Looking back over the harvest from the year’s veg crops is always a useful process, I learn a lot. Carrots, beets and tatties were wonderful, best crops for years. Pumpkins and parsnips, normally easy and prolific, were a disaster, but courgettes were on the light side of ok. Detective hat firmly on, I ponder.

Parsnips are one of the crops I sow early, just because it helps spread the workout. The seed can be sown in late February if soil conditions permit. Half our veg garden has raised beds which are 18”/45cms high, which means the beds are well-drained and the soil is workable early in the year. The rest is slightly heavy soil at ground level and you can’t rush any cultivations for fear of compacting the soil. This year I was being mean (I called it being ‘experimental’ but I knew I was just being mean) and I sowed last year’s leftover parsnip seed. Unlike most veg seeds, parsnip seed is only meant to be good for one year but I reasoned that resealed foil packets might keep it viable for two years. Not a lot to ask, is it? Well, I got two parsnips. The soil was damp enough but when the seed is sown early in colder conditions it naturally takes longer to come up. It didn’t, so I went and bought a packet and re-sowed, by which time the weather had turned very dry, and though I watered I must have missed a vital few days and all I got was another two parsnips. Stuff that, I thought, and decided to fill the space with salad veg. At this time of year, I miss the parsnips but that’s life. I shall try sowing in the next few weeks to see how that works out.

I behaved and waited for the soil to be warm before sowing the carrots and beets, and it paid dividends. I thinned them when they were a few cms high and covered the carrots straight away and the beets very soon afterwards. Every garden has different pests, but carrot fly is pretty much throughout and it is said they smell carrot foliage for up to 3 miles away! I used enviromesh rather than fleece as fleece doesn’t last the full growing season, it seems to rip. You need to allow plenty of width of protective cover as the carrots will grow 30 – 40 cms high ( x 2) plus the width of bed ( x 1), plus allowance on the edges for weighing down the cover ( 2 x 4”/10 cm). I cheated and put a few rows slightly close together but it worked ok as in this garden the carrot fly are what do the damage and the closeness just means a few carrots are smaller than they might have been with more space. Almost all were fine and clean.

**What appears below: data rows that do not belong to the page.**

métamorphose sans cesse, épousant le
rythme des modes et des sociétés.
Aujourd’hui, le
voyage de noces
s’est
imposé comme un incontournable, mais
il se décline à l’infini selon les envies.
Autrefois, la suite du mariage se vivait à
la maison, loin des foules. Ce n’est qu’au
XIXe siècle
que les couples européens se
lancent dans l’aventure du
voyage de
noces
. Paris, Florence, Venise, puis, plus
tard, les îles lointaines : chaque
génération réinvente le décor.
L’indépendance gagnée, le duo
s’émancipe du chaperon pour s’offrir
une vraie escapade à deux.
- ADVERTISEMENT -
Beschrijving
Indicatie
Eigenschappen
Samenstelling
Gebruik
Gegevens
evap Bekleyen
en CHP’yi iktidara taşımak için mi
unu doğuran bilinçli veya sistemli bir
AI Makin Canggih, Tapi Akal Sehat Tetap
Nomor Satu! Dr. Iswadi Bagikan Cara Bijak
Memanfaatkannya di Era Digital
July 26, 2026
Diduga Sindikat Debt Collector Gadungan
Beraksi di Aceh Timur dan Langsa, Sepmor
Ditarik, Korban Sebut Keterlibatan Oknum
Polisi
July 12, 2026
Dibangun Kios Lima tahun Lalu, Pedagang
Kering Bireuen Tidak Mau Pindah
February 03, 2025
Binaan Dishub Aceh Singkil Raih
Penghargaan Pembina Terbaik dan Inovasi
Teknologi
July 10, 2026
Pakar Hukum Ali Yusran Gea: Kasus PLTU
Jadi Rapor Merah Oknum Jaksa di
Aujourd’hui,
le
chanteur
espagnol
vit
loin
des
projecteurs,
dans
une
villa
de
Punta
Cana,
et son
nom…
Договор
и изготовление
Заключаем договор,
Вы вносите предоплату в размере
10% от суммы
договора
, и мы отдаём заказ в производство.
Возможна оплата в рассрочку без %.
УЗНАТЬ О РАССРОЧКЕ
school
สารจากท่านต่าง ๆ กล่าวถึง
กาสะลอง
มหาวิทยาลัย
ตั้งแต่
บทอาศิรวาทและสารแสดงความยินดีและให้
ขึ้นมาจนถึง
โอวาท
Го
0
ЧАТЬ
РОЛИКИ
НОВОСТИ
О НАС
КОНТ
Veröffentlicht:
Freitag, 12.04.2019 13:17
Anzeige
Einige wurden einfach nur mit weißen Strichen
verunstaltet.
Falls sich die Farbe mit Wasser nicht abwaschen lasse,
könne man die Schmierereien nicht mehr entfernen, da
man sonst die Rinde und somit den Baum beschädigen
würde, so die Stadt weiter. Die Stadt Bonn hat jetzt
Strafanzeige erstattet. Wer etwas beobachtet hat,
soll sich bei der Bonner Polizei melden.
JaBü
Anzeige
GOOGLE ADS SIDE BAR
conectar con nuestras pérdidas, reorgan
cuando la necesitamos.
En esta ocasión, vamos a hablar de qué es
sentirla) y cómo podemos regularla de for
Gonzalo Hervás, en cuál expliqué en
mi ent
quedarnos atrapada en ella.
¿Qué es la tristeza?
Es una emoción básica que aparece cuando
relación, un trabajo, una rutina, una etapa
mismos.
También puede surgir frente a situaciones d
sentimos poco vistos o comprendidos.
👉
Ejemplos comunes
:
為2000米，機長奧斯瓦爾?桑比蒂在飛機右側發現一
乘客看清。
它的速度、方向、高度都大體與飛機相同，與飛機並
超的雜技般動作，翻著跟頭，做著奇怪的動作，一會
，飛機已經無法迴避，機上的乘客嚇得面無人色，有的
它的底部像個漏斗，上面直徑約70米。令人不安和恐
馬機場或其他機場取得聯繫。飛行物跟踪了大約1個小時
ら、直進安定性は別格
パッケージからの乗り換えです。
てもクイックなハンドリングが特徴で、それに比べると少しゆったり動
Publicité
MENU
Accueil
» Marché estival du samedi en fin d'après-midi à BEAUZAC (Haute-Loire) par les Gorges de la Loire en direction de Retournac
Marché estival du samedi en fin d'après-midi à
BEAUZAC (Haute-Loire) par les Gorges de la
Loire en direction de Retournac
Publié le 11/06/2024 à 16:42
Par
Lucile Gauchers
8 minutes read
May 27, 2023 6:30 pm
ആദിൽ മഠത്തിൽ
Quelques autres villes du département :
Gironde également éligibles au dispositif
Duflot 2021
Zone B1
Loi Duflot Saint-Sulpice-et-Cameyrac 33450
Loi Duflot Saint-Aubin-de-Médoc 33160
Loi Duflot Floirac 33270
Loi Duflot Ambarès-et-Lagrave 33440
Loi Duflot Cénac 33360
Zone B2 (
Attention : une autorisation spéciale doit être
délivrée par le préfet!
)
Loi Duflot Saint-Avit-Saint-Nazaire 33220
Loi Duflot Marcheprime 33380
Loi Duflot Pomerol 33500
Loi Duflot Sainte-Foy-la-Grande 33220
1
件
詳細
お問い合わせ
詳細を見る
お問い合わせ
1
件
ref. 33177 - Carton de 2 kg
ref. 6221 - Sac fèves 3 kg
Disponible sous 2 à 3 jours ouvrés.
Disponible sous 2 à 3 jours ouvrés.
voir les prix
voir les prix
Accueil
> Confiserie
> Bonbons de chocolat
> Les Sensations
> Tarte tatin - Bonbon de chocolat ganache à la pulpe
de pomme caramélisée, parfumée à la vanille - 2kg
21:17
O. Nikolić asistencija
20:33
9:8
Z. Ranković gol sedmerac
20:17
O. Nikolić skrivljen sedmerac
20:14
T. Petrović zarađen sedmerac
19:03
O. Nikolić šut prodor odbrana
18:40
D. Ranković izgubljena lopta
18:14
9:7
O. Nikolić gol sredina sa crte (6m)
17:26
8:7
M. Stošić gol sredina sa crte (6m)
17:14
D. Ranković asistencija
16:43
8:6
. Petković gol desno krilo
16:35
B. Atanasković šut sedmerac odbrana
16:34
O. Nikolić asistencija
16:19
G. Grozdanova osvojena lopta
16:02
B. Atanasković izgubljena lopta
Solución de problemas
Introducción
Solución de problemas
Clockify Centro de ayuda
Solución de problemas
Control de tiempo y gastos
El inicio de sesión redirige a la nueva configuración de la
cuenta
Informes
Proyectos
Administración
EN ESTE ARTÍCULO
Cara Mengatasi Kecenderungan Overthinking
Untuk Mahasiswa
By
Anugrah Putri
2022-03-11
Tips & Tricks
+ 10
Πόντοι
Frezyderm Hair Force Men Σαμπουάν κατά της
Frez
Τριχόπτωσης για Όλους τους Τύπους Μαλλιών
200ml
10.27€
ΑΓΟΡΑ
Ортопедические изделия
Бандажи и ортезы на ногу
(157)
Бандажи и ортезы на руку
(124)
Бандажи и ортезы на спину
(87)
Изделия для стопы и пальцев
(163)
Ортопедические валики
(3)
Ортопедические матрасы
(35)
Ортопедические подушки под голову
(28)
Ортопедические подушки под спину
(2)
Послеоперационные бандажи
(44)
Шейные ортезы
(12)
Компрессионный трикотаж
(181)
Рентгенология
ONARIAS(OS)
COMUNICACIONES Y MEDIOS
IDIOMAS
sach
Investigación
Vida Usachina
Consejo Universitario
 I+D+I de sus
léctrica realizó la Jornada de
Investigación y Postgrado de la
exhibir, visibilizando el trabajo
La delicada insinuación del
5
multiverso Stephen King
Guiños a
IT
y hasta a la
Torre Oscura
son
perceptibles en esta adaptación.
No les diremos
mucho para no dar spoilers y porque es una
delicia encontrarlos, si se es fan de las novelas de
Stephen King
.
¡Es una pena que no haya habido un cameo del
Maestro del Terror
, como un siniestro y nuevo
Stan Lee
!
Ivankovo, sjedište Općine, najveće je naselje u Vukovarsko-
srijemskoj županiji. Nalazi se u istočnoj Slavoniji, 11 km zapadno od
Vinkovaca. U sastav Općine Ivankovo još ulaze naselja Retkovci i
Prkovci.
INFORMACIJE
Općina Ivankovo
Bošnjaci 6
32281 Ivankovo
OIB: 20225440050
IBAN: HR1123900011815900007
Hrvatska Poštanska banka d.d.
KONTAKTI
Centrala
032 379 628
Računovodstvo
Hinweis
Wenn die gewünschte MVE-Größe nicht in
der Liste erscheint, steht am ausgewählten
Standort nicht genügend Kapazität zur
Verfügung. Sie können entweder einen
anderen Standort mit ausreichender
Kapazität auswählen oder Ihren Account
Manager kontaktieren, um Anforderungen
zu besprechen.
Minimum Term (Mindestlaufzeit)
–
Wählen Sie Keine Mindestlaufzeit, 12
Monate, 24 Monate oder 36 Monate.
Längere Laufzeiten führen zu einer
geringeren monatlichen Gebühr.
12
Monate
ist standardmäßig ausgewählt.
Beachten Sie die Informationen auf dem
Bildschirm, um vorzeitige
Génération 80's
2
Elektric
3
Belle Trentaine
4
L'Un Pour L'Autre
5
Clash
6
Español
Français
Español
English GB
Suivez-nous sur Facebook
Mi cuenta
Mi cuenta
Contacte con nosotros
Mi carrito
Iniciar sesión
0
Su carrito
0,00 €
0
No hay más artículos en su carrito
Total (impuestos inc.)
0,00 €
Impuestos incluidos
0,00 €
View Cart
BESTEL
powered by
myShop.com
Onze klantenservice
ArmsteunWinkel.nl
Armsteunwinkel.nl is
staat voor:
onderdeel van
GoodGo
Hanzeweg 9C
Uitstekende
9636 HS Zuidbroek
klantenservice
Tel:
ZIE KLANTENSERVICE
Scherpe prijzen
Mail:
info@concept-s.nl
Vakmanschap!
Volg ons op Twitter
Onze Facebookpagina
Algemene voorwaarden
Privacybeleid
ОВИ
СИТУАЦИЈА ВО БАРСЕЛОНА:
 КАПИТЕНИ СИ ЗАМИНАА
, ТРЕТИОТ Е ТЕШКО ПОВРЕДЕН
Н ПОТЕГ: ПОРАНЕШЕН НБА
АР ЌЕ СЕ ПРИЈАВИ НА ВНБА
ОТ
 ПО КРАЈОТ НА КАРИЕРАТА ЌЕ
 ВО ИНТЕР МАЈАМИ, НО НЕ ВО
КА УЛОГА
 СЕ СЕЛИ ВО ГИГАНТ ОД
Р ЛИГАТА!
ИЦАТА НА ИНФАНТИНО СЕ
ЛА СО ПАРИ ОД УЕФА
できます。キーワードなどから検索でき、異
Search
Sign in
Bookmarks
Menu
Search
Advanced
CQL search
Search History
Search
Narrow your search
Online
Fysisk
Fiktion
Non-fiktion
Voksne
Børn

I had to cover the beets as the pigeons have recently taken a liking for the seedlings. Once they are 10 cms high no one bothers them until the beets start to swell so the fleece came off and I could keep a close eye on them. A few years back for the first time I found that Someone had gone along the rows taking a few bites out of most of the beets, and they were at it again last year. I have tried a new technique this year against voles, who are like mice but slightly longer and much more bolshy when it comes to eating your veg. I decided to spice things up a little and ground up lots of tiny chillies (dried in the past winter) which were too much of a fiddle to cook with. I believe it is still illegal to make home-made garden remedies and certainly to recommend them. The risk is on my head. Ground up in water, diluted, then sprayed on. I cant give quantities but it worked a treat and I only did it every two weeks 3 or 4 times. The sunshine did the rest and it was a wonderful crop with only a few bites on a few beets.

Voles are not dumb, no sirree. If someone sprays chili spray on their favourite veg they will go to their next favourite and to our surprise that turned out to be pumpkin. The pumpkin plants had grown wonderfully as the sun had shone all summer and their bed had been given a luxurious amount of compost and manure, and they loved it. We expected barrow loads of large pumpkins off the nine plants but got about eight middling and small pumpkins, and the smaller variety Uchiki Kuri had been attacked by the Wicked Voles. They made a good job of it, the pumpkins were properly hollowed out. At least they left us the three bigger ones (Atlantic Giant). Normally our pumpkins store well til December or January but by the end of October they were starting to go. The detective decided the plants had had too much nitrogen with all the rich feeding, slowly released from the manure, so it was available even while the fruits were swelling. It meant that they were soft when they should have been hardening off. Easy does it next year.
I shall have to decide what to do about the voles. I don’t begrudge them some pumpkin and beetroot, and maybe if the rest had grown big there wouldn’t have been a problem. We no longer have a dog so perhaps the visiting cats will stay to hunt a bit longer. There are owls nearby and I’m sure they take a share. And I like voles, they are characters and real chancers. Gardeners are innovators so there will be a solution out there. It’s a reminder that for all you plan and know, there are always surprises in gardening. That’s another part of the fun and it keeps me hooked.